How to become a millionaire: Start out with 10 million and take up machining as a hobby!
Wow - that's incredible, they were false brinelling due to fretting away without lube at the contact points,,,
picking the head up once in awhile would solve that - im just surprised the internal bearing case mounts don't also gain clearance and stuff, proof is in the pudding though if it works it works...
Last edited by Edwin Dirnbeck; 01-05-2017 at 11:37 AM.
So, as I see it, the LFV (Low frequency vibration) feature is primarily for chip breaking?
Pretty snazzy way to eliminate long stringy chips and bird nests.
HAAS has an SSV feature (Spindle speed variation) on their lathes to eliminate chatter.
Also pretty snazzy.
SSV link: HAAS SSV feature
Miyano is my favorite CNC lathe manufacturer by far. From what I understand after they went bankrupt, Citizen (yes, the same company as the watch company) moved in and took over the business and combined them into one company. I program and setup Miyanos almost exclusively.
The vibrating technology is probably just the servo oscillating the ball screw. I would think that it would be hard on ball screws over the long term.
Regarding the control - I'm amazed at how sophisticated they are becoming. Miyano and Citizen use something they call superimposition. With one turret Miyano can thread using 2 spindles threads of 2 different pitches. Or you can thread on one spindle and turn on the other. The sub spindle follows the turret, then adds or subtracts the appropriate moves to complete the G code. It's kinda wild to see. It's super easy to program - you just program each spindle as if it was single, then just apply the code and the control does the rest.
Here is a video starting at the time showing this:
".........I program and setup Miyanos almost exclusively....... It's super easy to program - you just program each spindle as if it was single, then just apply the code and the control does the rest....."
I'm in awe! I think that your idea of "easy" is considerably in advance of mine. I don't think that I could sleep at night considering all the myriad collision possibilities of those multiple spindles, axies, tools etc.
Seriously, does the LFV turning scale up to larger machines/parts' or is it limited to small parts at high revs.?
I wonder what power consumption is when they are in "pulse mode"? has to take quite a bit more power tossing a servo motor back and forth like that so many times a second and also the table...
Re: coolant through tools.
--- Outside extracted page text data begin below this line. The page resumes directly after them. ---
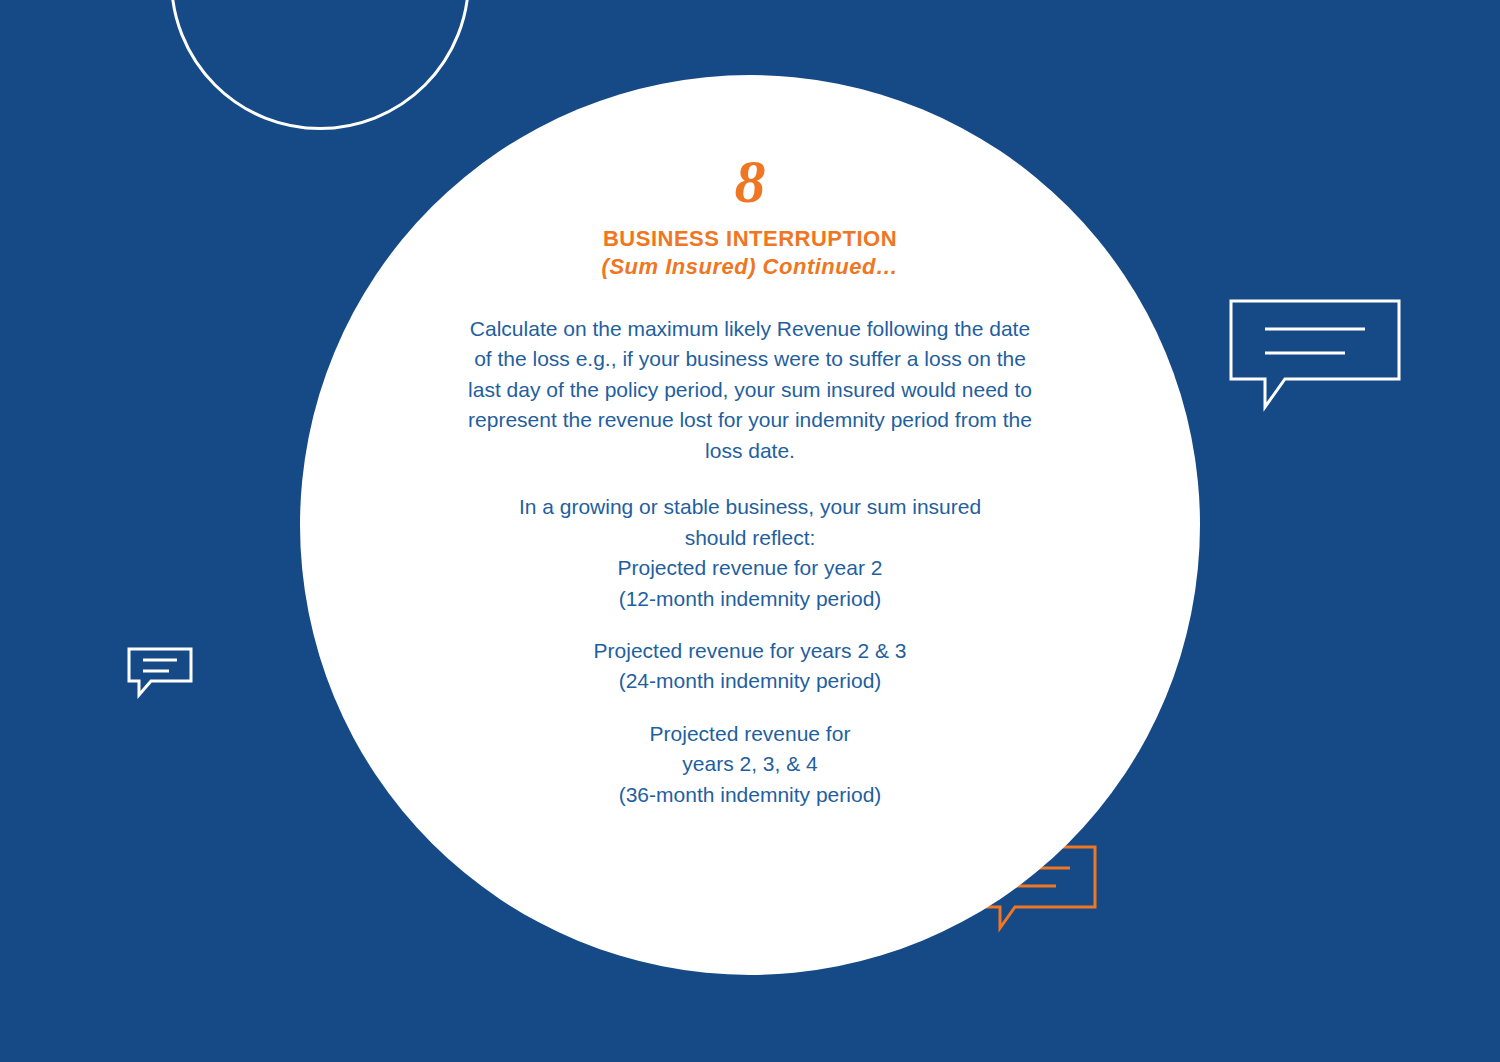8
Business Interruption (Sum Insured) Continued…
Calculate on the maximum likely Revenue following the date of the loss e.g., if your business were to suffer a loss on the last day of the policy period, your sum insured would need to represent the revenue lost for your indemnity period from the loss date.
In a growing or stable business, your sum insured should reflect: Projected revenue for year 2 (12-month indemnity period)
Projected revenue for years 2 & 3 (24-month indemnity period)
Projected revenue for years 2, 3, & 4 (36-month indemnity period)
We've got a 1/8" (and bigger) carbide with coolant through holes, and it's awesome. 5100rpm/15ipm into 4140 no spot, no peck, and you're left with a perfect hole for a nice tight fit for a dowel on location within a thou (or better). When we got into these high performance drills it was a game changer for us. No more spot, drill, chase/bore, ream for dowels. Just pound one of these drills in and bam, done. Perfect dowel holes (took a bit of trial/error with speeds and feeds, but I pretty much have it down now with only the occasional surprise). There really is some cool tech out there in the manufacturing world now.
I would guess that the small drills with coolant holes might start as a flat bar of larger size with two holes drilled near the edges. Then it would be drawn through dies until it reaches the size needed, perhaps also twisting it into the rough helix shape. The final operation would be machining the required shapes of the cutting edges, lands, and grooves. Larger drills might have one through hole for coolant, but the small one in the video appears to have two, and the holes probably follow the twist through the thickest cross-sectional areas.